Le fondazioni bancarie credono nel venture capital


Nonostante le difficoltà, nel 2019 il venture capital ha segnato risultati positivi. “È evidente che sta cambiando il modo di fare finanza. Un tempo il risparmio italiano veniva utilizzato per finanziare il debito pubblico, adesso invece, con i bassi rendimenti dei Titoli di Stato, c’è la necessità di cercare remunerazione altrove”, spiega Innocenzo Cipoletta, presidente AIFI. La ricchezza delle famiglie italiane conta otto volte la grandezza del PIL del Paese e l'Italia ha sempre dimostrato una spiccata attitudine imprenditoriale. “Sono tutti segnali molto positivi, anche se c’è ancora strada da fare. C’è la necessità di creare fondi di dimensione maggiore e che abbiano le competenze per investire anche all’estero, diversificando così l'investimento”.

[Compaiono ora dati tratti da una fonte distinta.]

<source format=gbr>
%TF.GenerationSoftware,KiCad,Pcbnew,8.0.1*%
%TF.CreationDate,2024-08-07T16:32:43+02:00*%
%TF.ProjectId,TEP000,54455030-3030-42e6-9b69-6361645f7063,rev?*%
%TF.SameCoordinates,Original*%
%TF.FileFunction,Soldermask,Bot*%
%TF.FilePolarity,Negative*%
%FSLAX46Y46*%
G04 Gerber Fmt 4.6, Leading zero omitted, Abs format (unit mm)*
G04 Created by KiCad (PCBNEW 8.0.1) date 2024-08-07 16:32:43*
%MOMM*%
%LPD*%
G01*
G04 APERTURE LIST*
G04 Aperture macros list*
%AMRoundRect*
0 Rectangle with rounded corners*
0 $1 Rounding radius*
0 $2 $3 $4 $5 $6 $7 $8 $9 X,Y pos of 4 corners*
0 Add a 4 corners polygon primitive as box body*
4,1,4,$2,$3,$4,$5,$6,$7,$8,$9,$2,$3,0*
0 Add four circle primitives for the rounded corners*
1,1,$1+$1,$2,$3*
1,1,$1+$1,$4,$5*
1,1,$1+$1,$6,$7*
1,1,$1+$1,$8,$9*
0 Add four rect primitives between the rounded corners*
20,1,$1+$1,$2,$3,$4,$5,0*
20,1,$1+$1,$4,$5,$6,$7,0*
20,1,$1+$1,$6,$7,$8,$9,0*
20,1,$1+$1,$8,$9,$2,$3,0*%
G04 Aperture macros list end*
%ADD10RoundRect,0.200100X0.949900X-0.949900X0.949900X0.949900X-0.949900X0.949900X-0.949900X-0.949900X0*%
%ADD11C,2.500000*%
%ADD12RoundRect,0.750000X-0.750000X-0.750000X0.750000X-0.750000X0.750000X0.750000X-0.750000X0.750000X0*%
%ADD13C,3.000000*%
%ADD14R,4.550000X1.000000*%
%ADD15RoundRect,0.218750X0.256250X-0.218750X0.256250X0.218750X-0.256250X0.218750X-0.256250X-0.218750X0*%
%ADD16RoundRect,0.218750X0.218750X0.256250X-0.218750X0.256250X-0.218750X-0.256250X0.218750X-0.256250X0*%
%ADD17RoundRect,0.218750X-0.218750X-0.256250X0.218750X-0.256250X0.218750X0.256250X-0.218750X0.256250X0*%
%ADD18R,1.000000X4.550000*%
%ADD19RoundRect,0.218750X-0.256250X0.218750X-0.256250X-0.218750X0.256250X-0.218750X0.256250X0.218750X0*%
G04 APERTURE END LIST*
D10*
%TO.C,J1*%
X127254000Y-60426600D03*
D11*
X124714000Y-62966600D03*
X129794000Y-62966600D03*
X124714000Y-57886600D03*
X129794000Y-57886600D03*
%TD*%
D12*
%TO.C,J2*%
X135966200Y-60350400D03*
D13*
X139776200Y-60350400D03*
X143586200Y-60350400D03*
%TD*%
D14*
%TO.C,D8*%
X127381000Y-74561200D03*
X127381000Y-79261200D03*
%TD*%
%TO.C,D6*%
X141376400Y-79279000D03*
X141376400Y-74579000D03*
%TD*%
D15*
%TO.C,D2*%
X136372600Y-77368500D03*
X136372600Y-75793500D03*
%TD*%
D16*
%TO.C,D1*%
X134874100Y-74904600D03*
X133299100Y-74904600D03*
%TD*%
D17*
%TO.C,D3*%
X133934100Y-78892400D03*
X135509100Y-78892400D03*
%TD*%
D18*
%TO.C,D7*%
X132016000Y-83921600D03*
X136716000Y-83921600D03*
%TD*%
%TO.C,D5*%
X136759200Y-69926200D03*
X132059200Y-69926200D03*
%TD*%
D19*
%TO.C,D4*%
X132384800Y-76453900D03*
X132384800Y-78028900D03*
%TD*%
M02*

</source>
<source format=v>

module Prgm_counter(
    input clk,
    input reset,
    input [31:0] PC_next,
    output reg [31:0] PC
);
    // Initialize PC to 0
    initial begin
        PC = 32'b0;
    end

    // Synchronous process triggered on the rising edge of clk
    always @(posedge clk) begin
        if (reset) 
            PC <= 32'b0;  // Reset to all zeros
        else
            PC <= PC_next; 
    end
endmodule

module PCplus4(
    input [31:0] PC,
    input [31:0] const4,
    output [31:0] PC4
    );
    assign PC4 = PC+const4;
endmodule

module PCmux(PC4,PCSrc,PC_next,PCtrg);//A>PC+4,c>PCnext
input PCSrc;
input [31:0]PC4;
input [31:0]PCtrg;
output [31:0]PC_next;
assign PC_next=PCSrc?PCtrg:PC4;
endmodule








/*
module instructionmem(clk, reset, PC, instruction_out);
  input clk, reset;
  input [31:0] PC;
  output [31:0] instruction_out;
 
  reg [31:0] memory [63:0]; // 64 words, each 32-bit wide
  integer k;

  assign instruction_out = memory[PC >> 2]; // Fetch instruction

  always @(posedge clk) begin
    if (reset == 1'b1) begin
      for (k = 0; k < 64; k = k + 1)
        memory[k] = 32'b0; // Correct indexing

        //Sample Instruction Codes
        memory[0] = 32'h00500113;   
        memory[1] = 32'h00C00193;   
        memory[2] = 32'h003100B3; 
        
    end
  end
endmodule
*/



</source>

Le fondazioni: un ponte verso il venture capital

“Il venture capital può collega lo spirito filantropico delle fondazioni bancarie con l’impact investing”, spiega Giovanni Quaglia, presidente Fondazione CRT. “Il venture capital non è una parte residuale dei nostri investimenti, ma un elemento strategico della nostra operatività: dare aiuto e supporto alle imprese che vogliono sviluppare il proprio business per lo sviluppo sociale futuro.

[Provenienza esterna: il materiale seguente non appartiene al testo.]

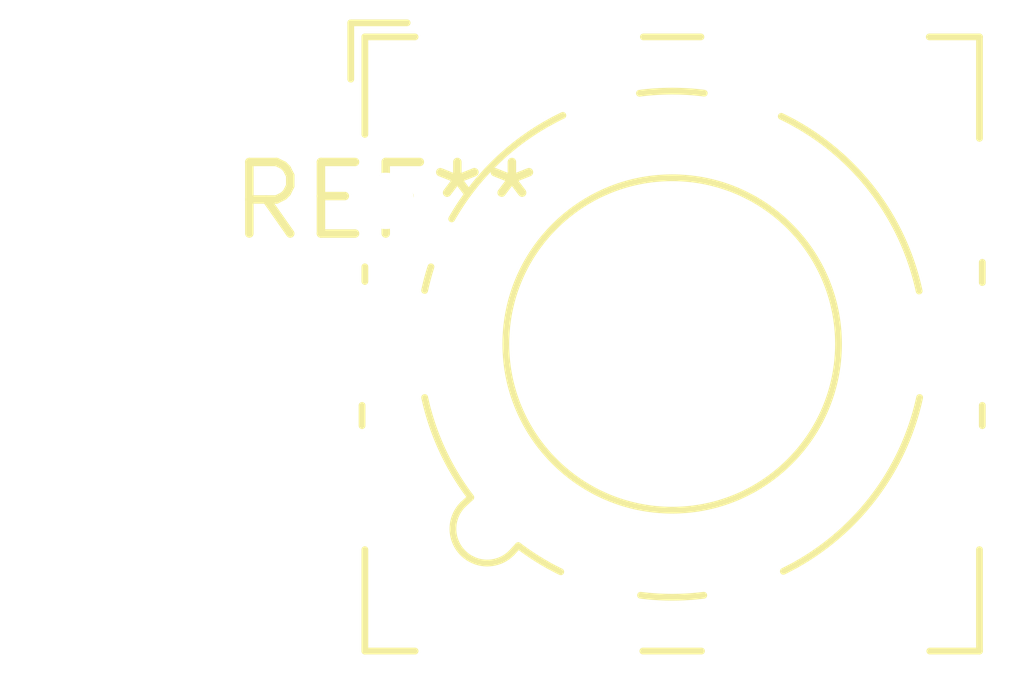
<source format=kicad_pcb>
(kicad_pcb (version 20240108) (generator pcbnew)

  (general
    (thickness 1.6)
  )

  (paper "A4")
  (layers
    (0 "F.Cu" signal)
    (31 "B.Cu" signal)
    (32 "B.Adhes" user "B.Adhesive")
    (33 "F.Adhes" user "F.Adhesive")
    (34 "B.Paste" user)
    (35 "F.Paste" user)
    (36 "B.SilkS" user "B.Silkscreen")
    (37 "F.SilkS" user "F.Silkscreen")
    (38 "B.Mask" user)
    (39 "F.Mask" user)
    (40 "Dwgs.User" user "User.Drawings")
    (41 "Cmts.User" user "User.Comments")
    (42 "Eco1.User" user "User.Eco1")
    (43 "Eco2.User" user "User.Eco2")
    (44 "Edge.Cuts" user)
    (45 "Margin" user)
    (46 "B.CrtYd" user "B.Courtyard")
    (47 "F.CrtYd" user "F.Courtyard")
    (48 "B.Fab" user)
    (49 "F.Fab" user)
    (50 "User.1" user)
    (51 "User.2" user)
    (52 "User.3" user)
    (53 "User.4" user)
    (54 "User.5" user)
    (55 "User.6" user)
    (56 "User.7" user)
    (57 "User.8" user)
    (58 "User.9" user)
  )

  (setup
    (pad_to_mask_clearance 0)
    (pcbplotparams
      (layerselection 0x00010fc_ffffffff)
      (plot_on_all_layers_selection 0x0000000_00000000)
      (disableapertmacros false)
      (usegerberextensions false)
      (usegerberattributes false)
      (usegerberadvancedattributes false)
      (creategerberjobfile false)
      (dashed_line_dash_ratio 12.000000)
      (dashed_line_gap_ratio 3.000000)
      (svgprecision 4)
      (plotframeref false)
      (viasonmask false)
      (mode 1)
      (useauxorigin false)
      (hpglpennumber 1)
      (hpglpenspeed 20)
      (hpglpendiameter 15.000000)
      (dxfpolygonmode false)
      (dxfimperialunits false)
      (dxfusepcbnewfont false)
      (psnegative false)
      (psa4output false)
      (plotreference false)
      (plotvalue false)
      (plotinvisibletext false)
      (sketchpadsonfab false)
      (subtractmaskfromsilk false)
      (outputformat 1)
      (mirror false)
      (drillshape 1)
      (scaleselection 1)
      (outputdirectory "")
    )
  )

  (net 0 "")

  (footprint "SW_NKK_NR01" (layer "F.Cu") (at 0 0))

)

</source>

Per questo motivo Intesa Sanpaolo ha sviluppato un Innovation Center. “L’obiettivo è favorire l’incontro tra domanda e offerta in questo settore il tutto secondo le logiche dell’economia circolare: lato domanda, le imprese e lato offerta, le start up”, spiega Maurizio Montagnese, presidente Intesa Sanpaolo Innovation Center

Consolidamento

Nel corso del 2019, al contrario di quello che si pensa, il maggior numero di start up sono nate a Roma e non a Milano, ciò che è mancato però è stato il loro consolidamento. “Ci si dovrebbe concentrare non solo sulla creazione di nuove società, ma anche sullo sviluppo”, spiega Francesco Profumo, presidente della Compagnia di San Paolo. “Inoltre, bisogna essere capaci di tenersele strette per mantenere la ricchezza nel territorio nazionale. Il Paese deve essere in grado di fare questo passaggio culturale e fare sistema. Finanza e ricerca devono andar di pari passo”. 

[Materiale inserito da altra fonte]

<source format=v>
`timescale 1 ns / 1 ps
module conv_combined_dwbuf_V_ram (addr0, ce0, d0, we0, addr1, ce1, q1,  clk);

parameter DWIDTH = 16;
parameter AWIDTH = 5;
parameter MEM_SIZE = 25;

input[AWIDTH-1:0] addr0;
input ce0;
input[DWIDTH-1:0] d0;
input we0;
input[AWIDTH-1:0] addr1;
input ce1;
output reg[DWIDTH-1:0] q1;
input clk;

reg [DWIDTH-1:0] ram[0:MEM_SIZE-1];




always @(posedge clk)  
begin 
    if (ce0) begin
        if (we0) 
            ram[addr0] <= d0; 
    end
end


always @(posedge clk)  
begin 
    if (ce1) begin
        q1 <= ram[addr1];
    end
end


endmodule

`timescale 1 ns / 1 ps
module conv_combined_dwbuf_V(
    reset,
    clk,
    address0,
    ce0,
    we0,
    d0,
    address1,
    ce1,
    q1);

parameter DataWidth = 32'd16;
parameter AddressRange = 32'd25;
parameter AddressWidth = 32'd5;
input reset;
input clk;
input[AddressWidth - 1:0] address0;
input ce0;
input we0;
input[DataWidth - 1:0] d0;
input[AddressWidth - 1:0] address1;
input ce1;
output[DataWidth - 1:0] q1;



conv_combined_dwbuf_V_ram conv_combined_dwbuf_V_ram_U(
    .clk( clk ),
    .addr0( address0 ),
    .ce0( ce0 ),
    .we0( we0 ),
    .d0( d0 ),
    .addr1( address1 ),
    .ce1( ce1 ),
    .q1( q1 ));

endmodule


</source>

Anche secondo Gabriele Galateri di Genola, presidente Assicurazioni Generali, l’innovazione è di primaria necessità per lo sviluppo del venture capital. “I mercati privati e la tecnologia hanno cambiato il mondo e la gestione dei dati gioca un ruolo fondamentale. Per poter cogliere questo passaggio bisogna investire in capitale umano e infrastrutture”, spiega. Per valutare una start up sono necessarie moltissime competenze come la capacità di valutare le potenzialità del business ma allo stesso tempo di capire i rischi connessi dell’investimento. "Ritengo che ci siano delle ottime prospettive per il venture capital e sono molto positivo nella riuscita”, conclude.